Material for this exercise ::
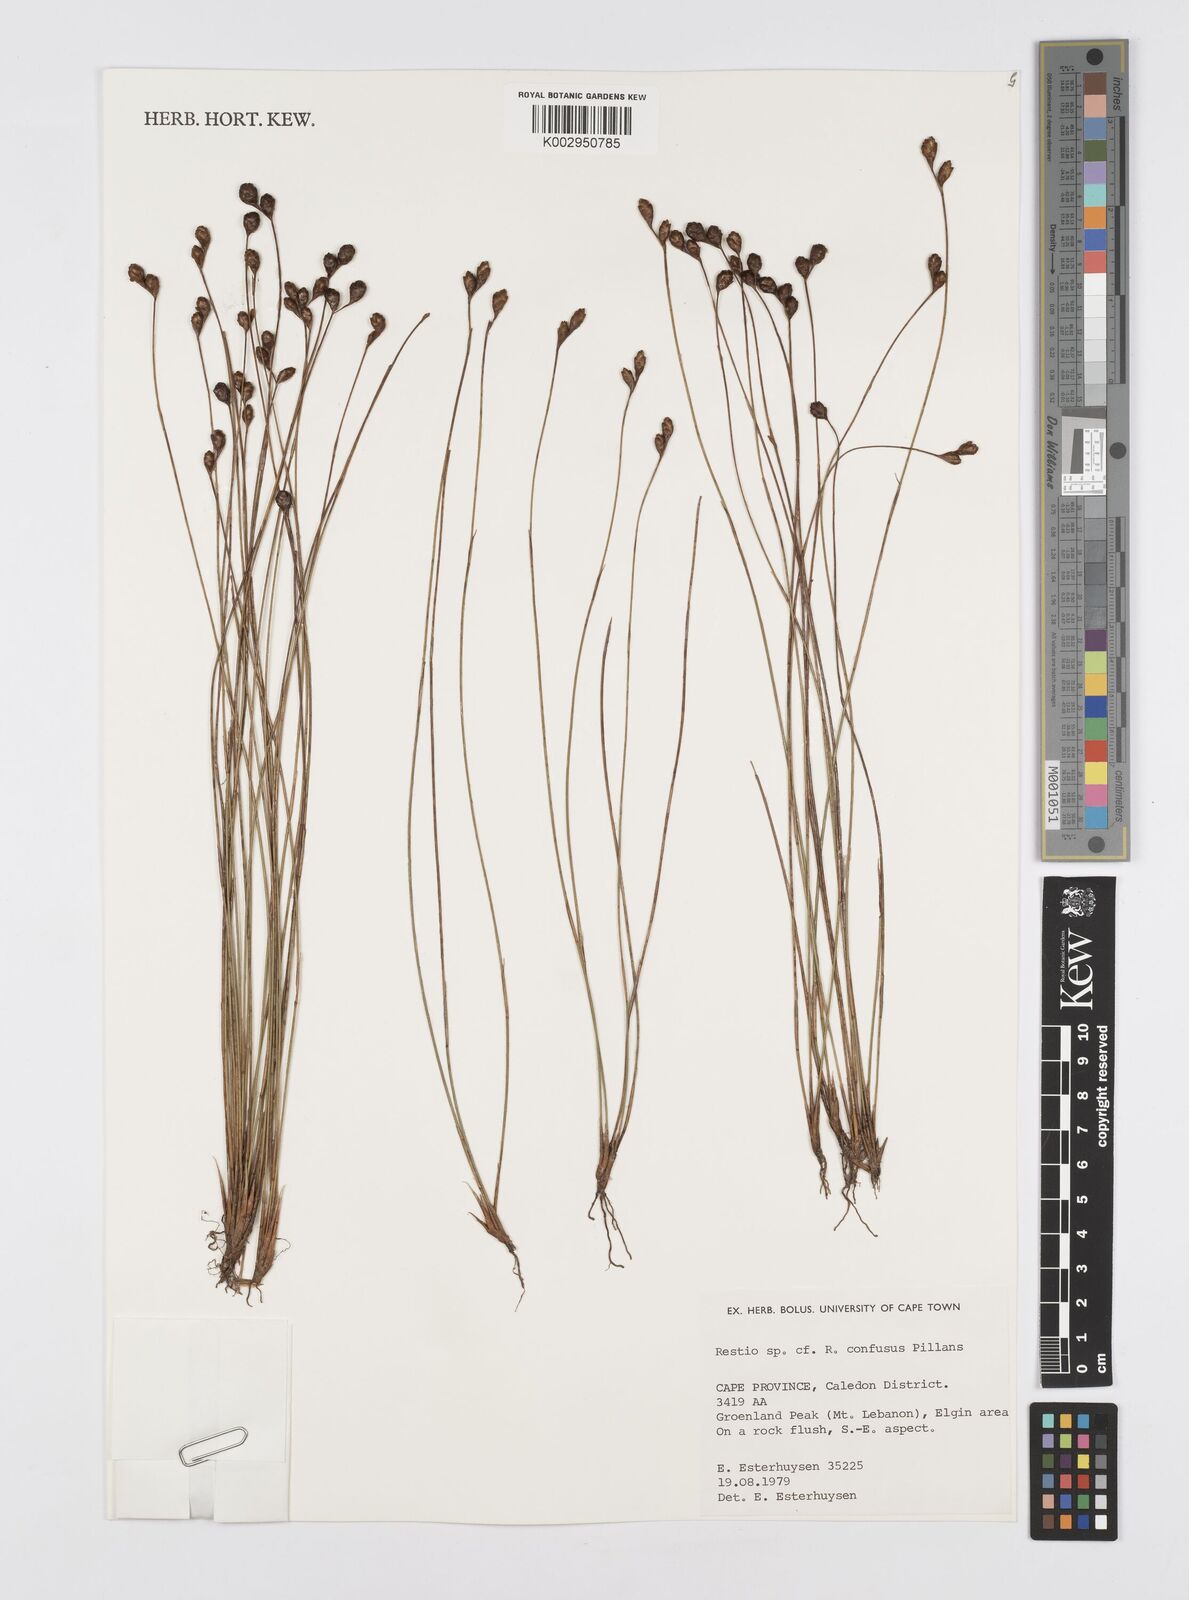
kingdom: Plantae
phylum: Tracheophyta
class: Liliopsida
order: Poales
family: Restionaceae
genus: Restio
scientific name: Restio confusus
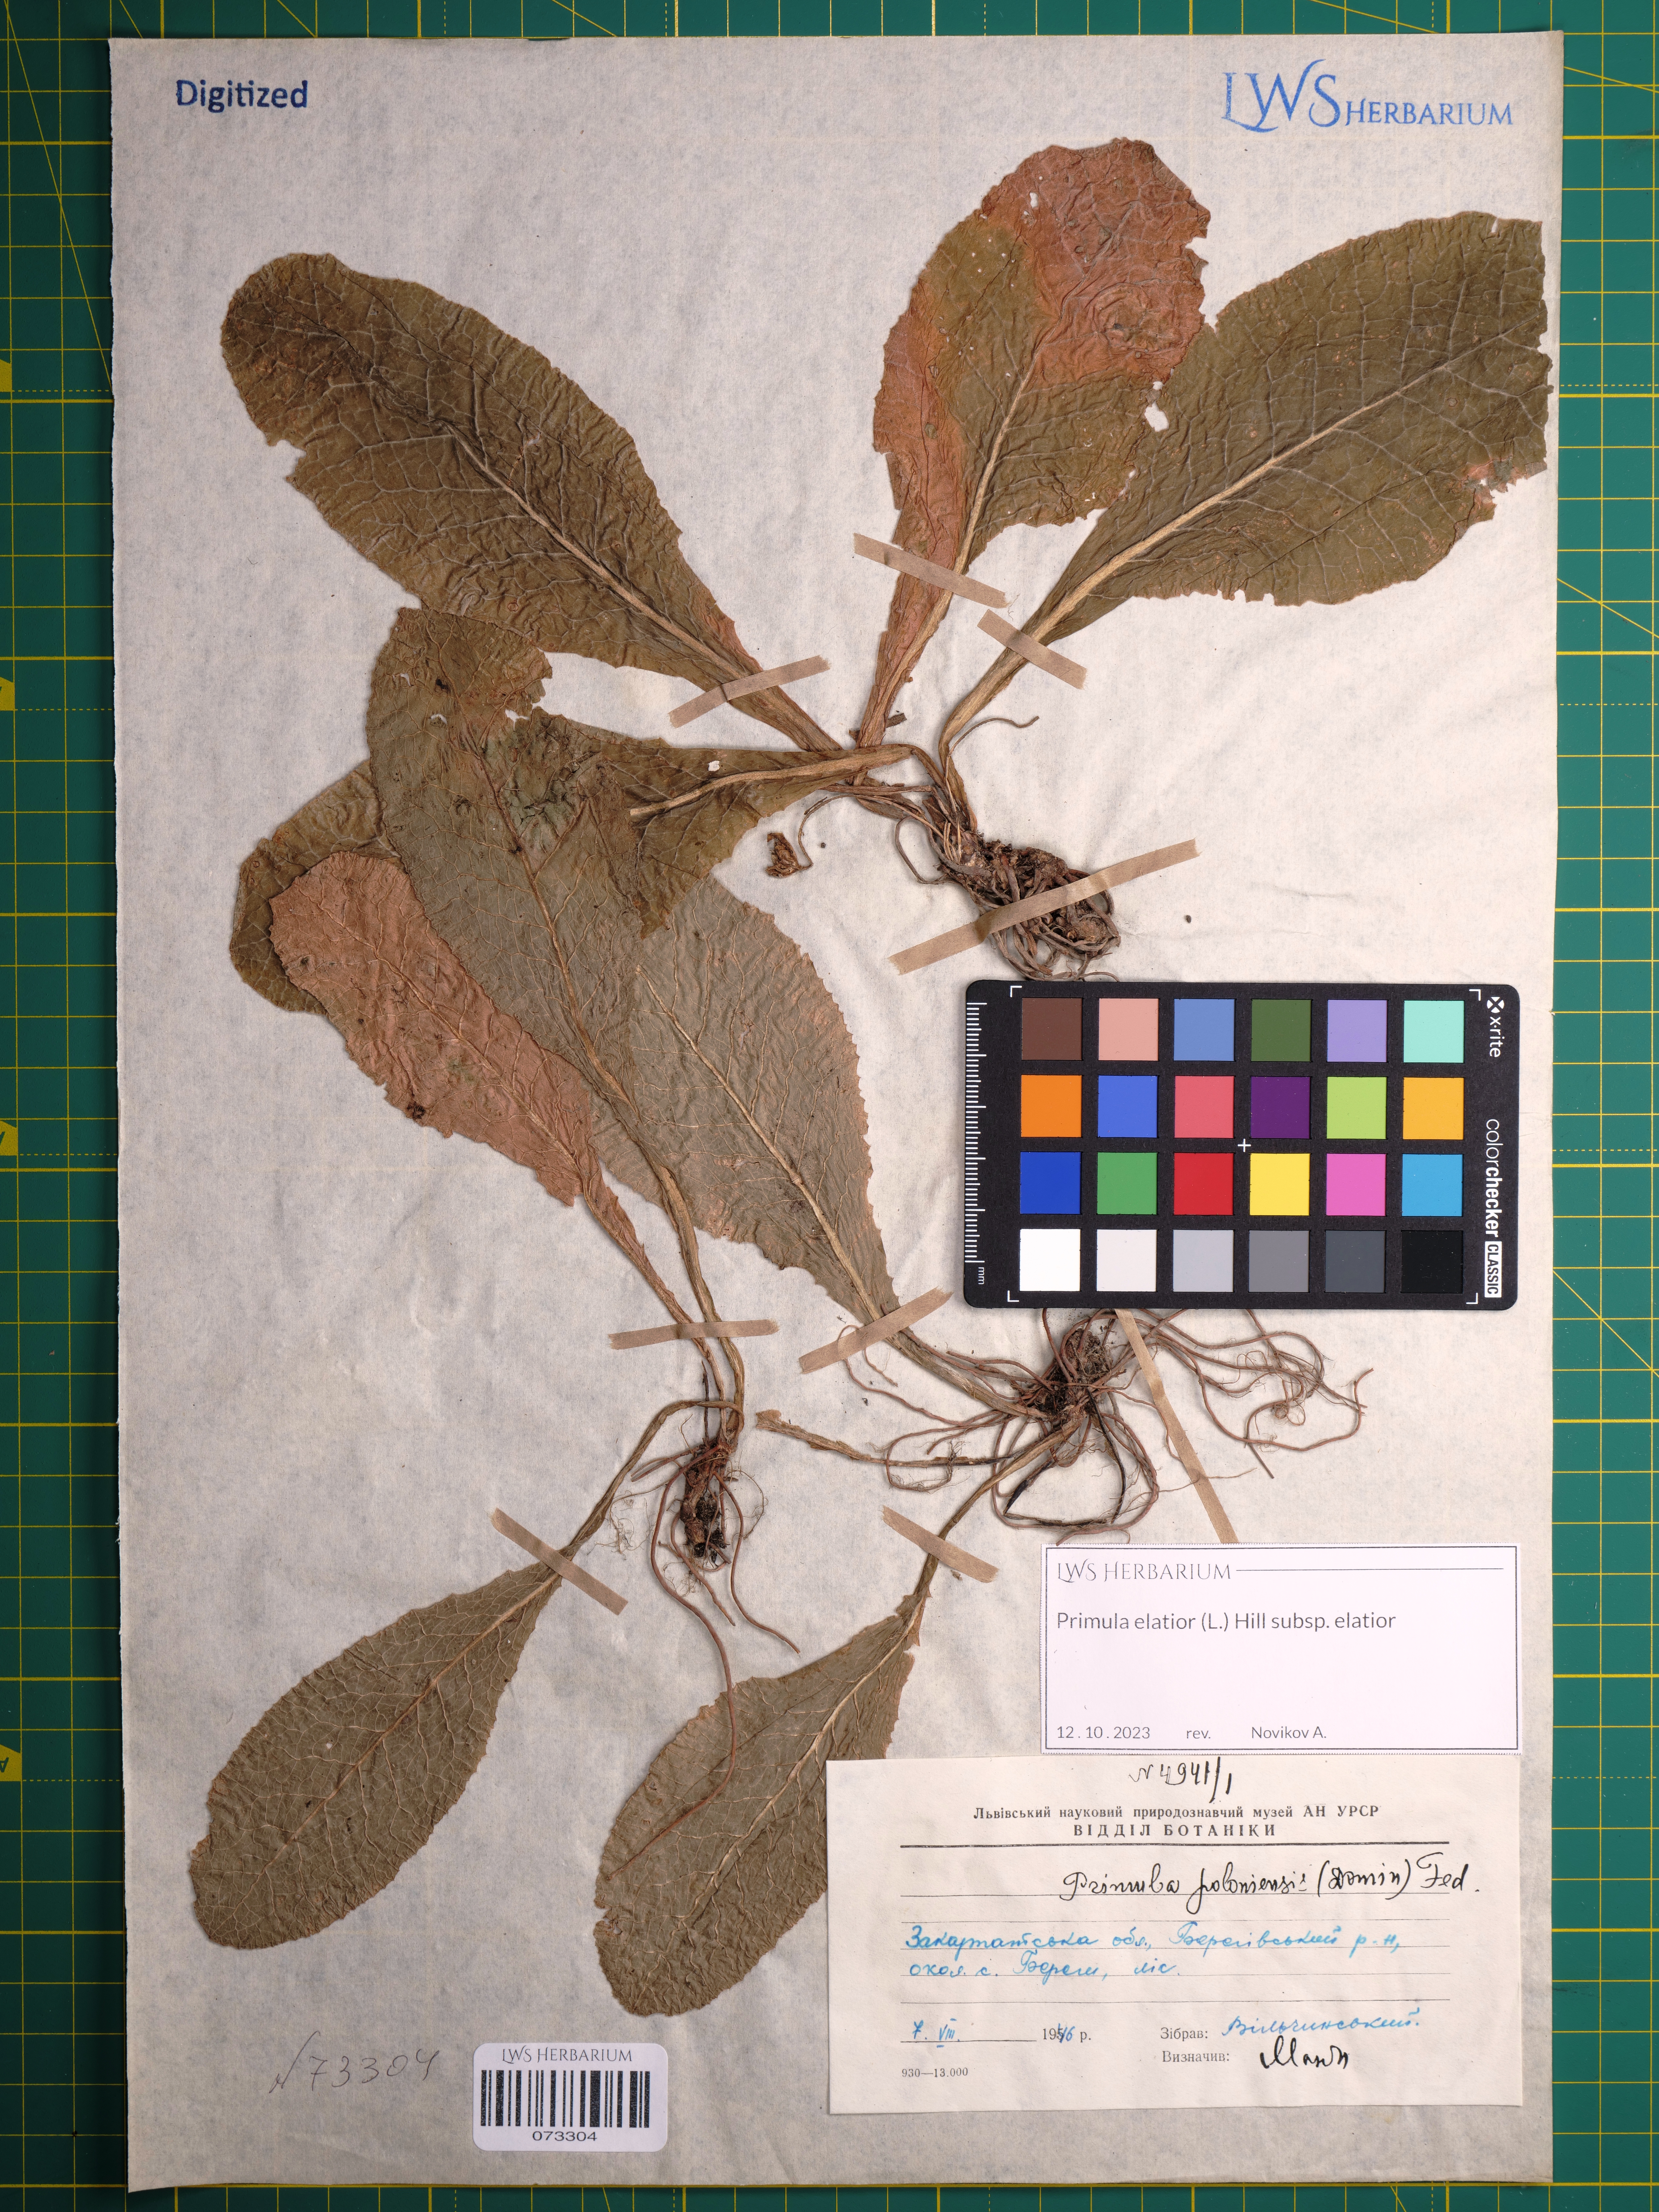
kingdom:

Exercise ::
Pull every line of text from the data above, unchanged, and leave the pictures out of your answer.

Response ::
kingdom: Plantae
phylum: Tracheophyta
class: Liliopsida
order: Poales
family: Restionaceae
genus: Restio
scientific name: Restio confusus
kingdom:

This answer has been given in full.